C’est le cas du présent texte : « Yuan Gendi ». Il s’agit de l’histoire d’une Shanghaïenne au travers de ce qu’on devine être la période des années 1930 à 1980, sans qu’aucune date ne soit mentionnée, sauf à la toute fin, dans un formidable retour en boucle pour conclure le récit. L’accent est mis sur le personnage et son entourage immédiat, mais l’essentiel est dans le style : un style sobre et concis rappelant la langue classique, avec, créant l’atmosphère, des expressions populaires du registre shanghaïen qui soudain viennent donner de la couleur au récit.

 

La traduction – de toute façon provisoire - ne peut rendre totalement les subtilités du style. C’est pourquoi un effort spécial a été fait pour expliquer le vocabulaire et les expressions. Mais on peut lire ce texte tout simplement comme un très beau portrait de femme, entre impressionnisme et abstraction.

 


 

    十二岁上,袁跟弟第一次见美元。父亲袁德才引她至阿蒂克风格1的屉柜前,轻启一屉,给你长长见识。这是阿美利加钞票,道勒dollar3。一叠子捏在手里,能把人耳朵割下来。过道窸窣5,父女惶惶然6逃回客厅。

 

1. 阿蒂克风格 ādìkè fēnggé  style art déco (transcription phonétique pinyin) – à la mode à Shanghai dans les années 1930-1940.   屉柜 tìguì  commode

2. 长见识 zhǎng jiànshi acquérir connaissance et expérience

3. anciennes transcriptions d’Amérique et de dollar : 阿美利加 āměilìjiā  道勒 dàolēi

4. niē prendre/tenir entre les doigts

5. 窸窣 xīsù froissement (de papier), froufrou (robe)
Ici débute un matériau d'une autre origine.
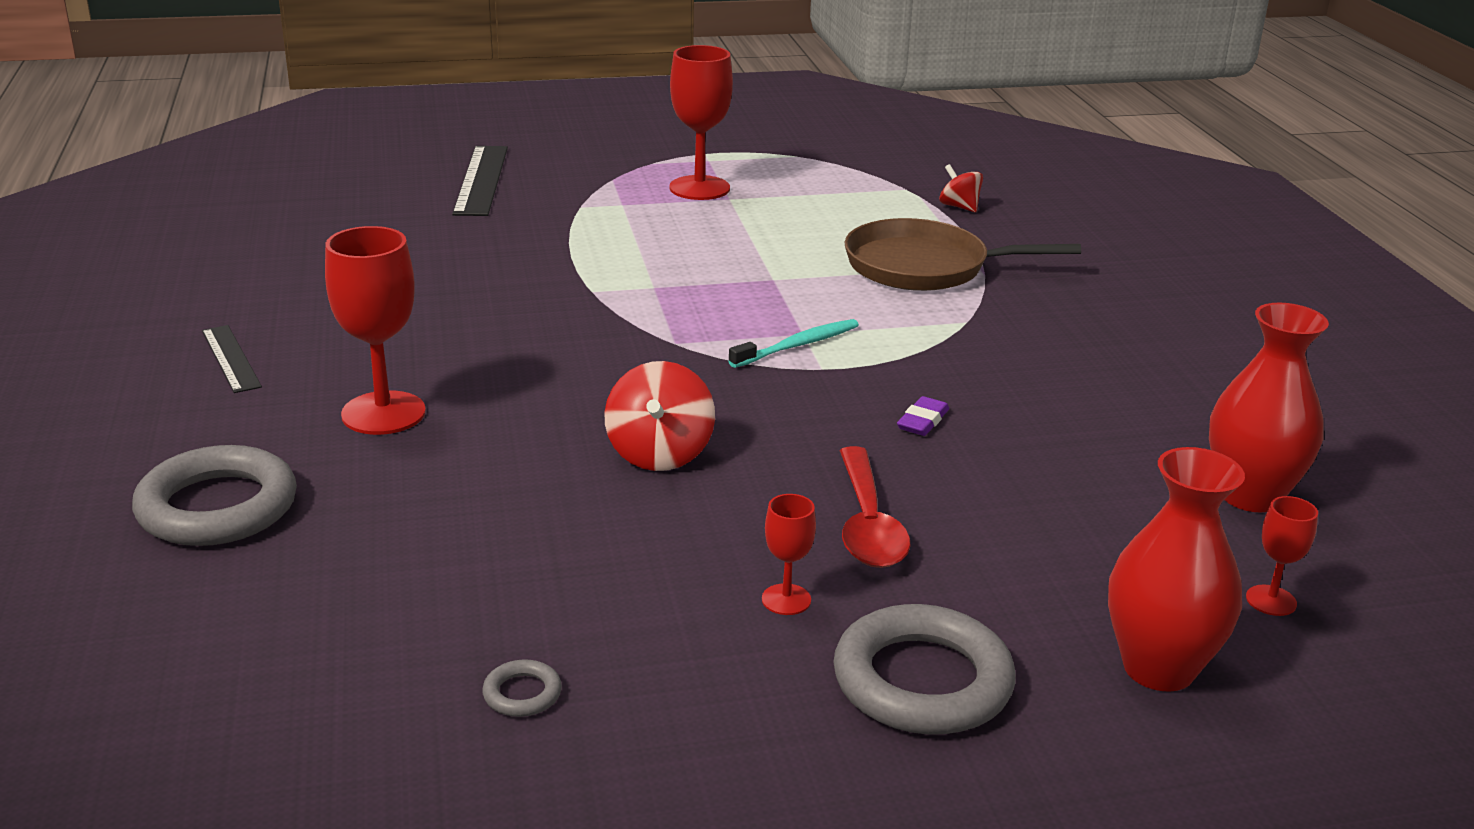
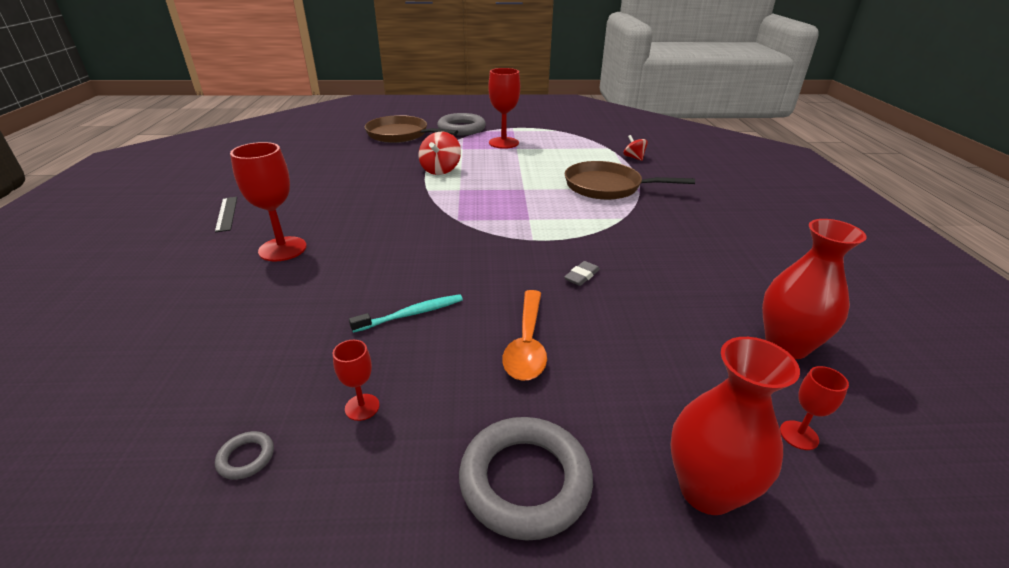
camera: 10 degrees right, 5 degrees up
(217, 507) = (158, 298): grey ring -> grey ring (461, 128)
(481, 180) = (400, 135): black ruler -> brown pan
(659, 453) = (419, 285): red spinning top -> red spinning top (440, 170)
(786, 599) = (454, 397): red goblet -> red goblet (362, 407)
(797, 346) = (523, 225): turquoise toothbrush -> turquoise toothbrush (411, 314)
(868, 524) = (527, 344): red spoon -> orange spoon
(923, 421) = (582, 276): purple eraser -> grey eraser

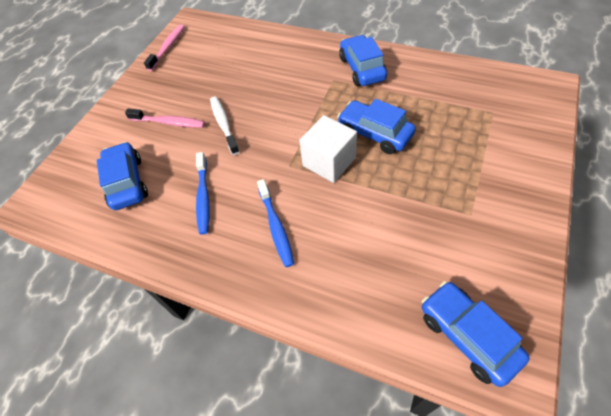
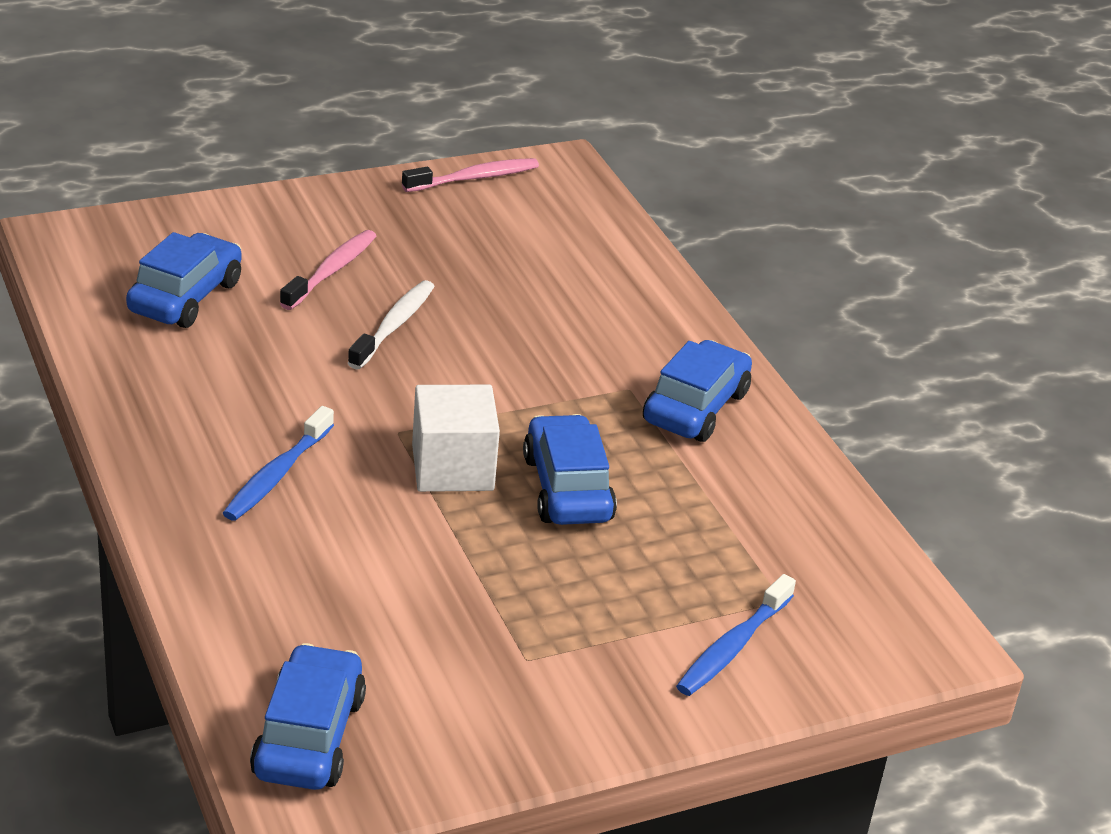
camera: 35 degrees right, 20 degrees down
(169, 122) = (331, 271): pink toothbrush -> pink toothbrush turned 120 degrees counterclockwise
(203, 197) = (245, 380): blue toothbrush -> blue toothbrush (732, 647)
6. 惶惶 huánghuáng  alarmé   

 

Yuan Gendi avait douze ans lorsqu’elle vit pour la première fois un billet d’un dollar. Son père Yuan Decai l’avait emmenée devant une commode art déco dont il avait doucement ouvert un tiroir : « regarde, pour ta gouverne, voici un billet d’Amérique, un dollar. En en tenant un plié entre les doigts, on pourrait couper l’oreille de quelqu’un. » Il y eut un bruissement dans le corridor, père et fille revinrent précipitamment dans le salon.

 

 

Un dollar 1934

 

 

袁德才,滨海县人1,木匠。听闻上海遍地黄金,便舍了薄田2,举家迁沪,以修补家具为业。经人介绍,给个美国女人当长工。逾年3,央着雇主4,把做童工的大女儿,弄到俄罗斯犹太人家帮佣。邻里嘁测,好好的工厂不做,跟罗宋瘪三搅合5袁德才说:他们懂什么。卖大母Madam)说了,在阿美利加,女人是有志气的。跟弟,你也有志气,以后像卖大母一样,到外国走走看看。

 

1. 滨海 Bīnhǎi, district du Jiangsu (juridiction de Yancheng)
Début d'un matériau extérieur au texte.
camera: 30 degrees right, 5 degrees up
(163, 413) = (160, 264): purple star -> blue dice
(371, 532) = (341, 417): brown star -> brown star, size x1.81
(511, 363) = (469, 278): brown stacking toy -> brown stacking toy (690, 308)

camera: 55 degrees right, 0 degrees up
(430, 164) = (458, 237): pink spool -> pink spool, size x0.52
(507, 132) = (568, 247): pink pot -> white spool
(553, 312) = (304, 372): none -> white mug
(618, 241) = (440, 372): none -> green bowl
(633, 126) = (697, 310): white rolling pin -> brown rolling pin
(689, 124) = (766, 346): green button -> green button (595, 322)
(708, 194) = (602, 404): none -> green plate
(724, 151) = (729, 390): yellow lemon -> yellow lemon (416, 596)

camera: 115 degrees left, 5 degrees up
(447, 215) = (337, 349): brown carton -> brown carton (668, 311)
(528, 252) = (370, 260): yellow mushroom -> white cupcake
2. shě abandonner 薄田 bótián champ infertile  

3. 逾年 yúnián = 一年以后, 第二年 l’année suivante

4. yāng  prier, implorer  雇主 gùzhǔ employeur 

5. 瘪三 biēsān expression populaire de Shanghai signifiant mendiant, vagabond, pauvre hère.

L’origine exacte n’est pas connue : soit une transcription phonétique de l’anglais begsir / begsay, soit une dérivation de biě vide / dépourvu de + sān  au sens des trois besoins essentiels de la vie, vêtements, nourriture et logis 衣、食、住  -  瘪三 biēsān peut être utilisé associé à une particularité: “垃圾瘪三 mendiant qui vit de la collecte d’ordures, ou, comme ici, 罗宋瘪三 luósòng biēsān  où luósòng désigne les immigrés russes blancs de Shanghai (déformation de (é) luósī  ()罗斯).

 

Originaire du district de Binhai, Yuan Decai était menuisier. Ayant entendu dire que l’or coulait à flot à Shanghai, il abandonna son maigre lopin de terre et y déménagea avec toute sa famille. S’étant installé comme réparateur de meubles, il travailla au service d’une Américaine à laquelle il avait été présenté. L’année suivante, il chercha un employeur pour sa fille aînée, et la fit entrer comme petite servante dans la maisonnée d’un juif russe. On murmura dans le voisinage : « Se mêler à ces crève-la-faim de russes blancs, c’est pas avec ça qu’elle va trouver à se caser » A quoi Yuan Decai rétorqua : « Qu’est-ce qu’ils en savent ? Madam l’a dit, en Amérique, les femmes ont du caractère. Et toi, Gendi, toi aussi tu en as, alors plus tard, tu feras comme Madam, tu iras à l’étranger, voir un peu comment c’est. »

 

袁跟弟的男主人,是犹太人医院的会计师,女主人在国际饭店当大班。袁跟弟给他们带小囡1。婴儿学说话,她跟着学,很快会了俄罗斯语。还尝试烤蛋糕、煮罗宋汤2

逾数年,老家娃娃亲逼婚。袁跟弟跪泣一晚,我是开过眼界的,回不去了。袁德才赔二十斤猪肉钱,退掉亲事。女主人听闻了,帮忙撮合3对象。张鹏生,海门人4,读过私塾。在犹太人医院,做牙科助手。玳瑁眼镜6,派克式发型,笑起来眉眼酷似赵丹7。他带袁跟弟到兰心大戏院,看俄罗斯舞蹈团的《天鹅湖》。袁跟弟问,为何不学俄语。他道:学那个干嘛,医院有翻译的。

 

1. nān  (dial) petit enfant  

2. 罗宋汤 luósòng tāng la soupe russe, le borscht

3. 撮合 cuōhe  agir en tant qu’intermédiaire  (de mariage)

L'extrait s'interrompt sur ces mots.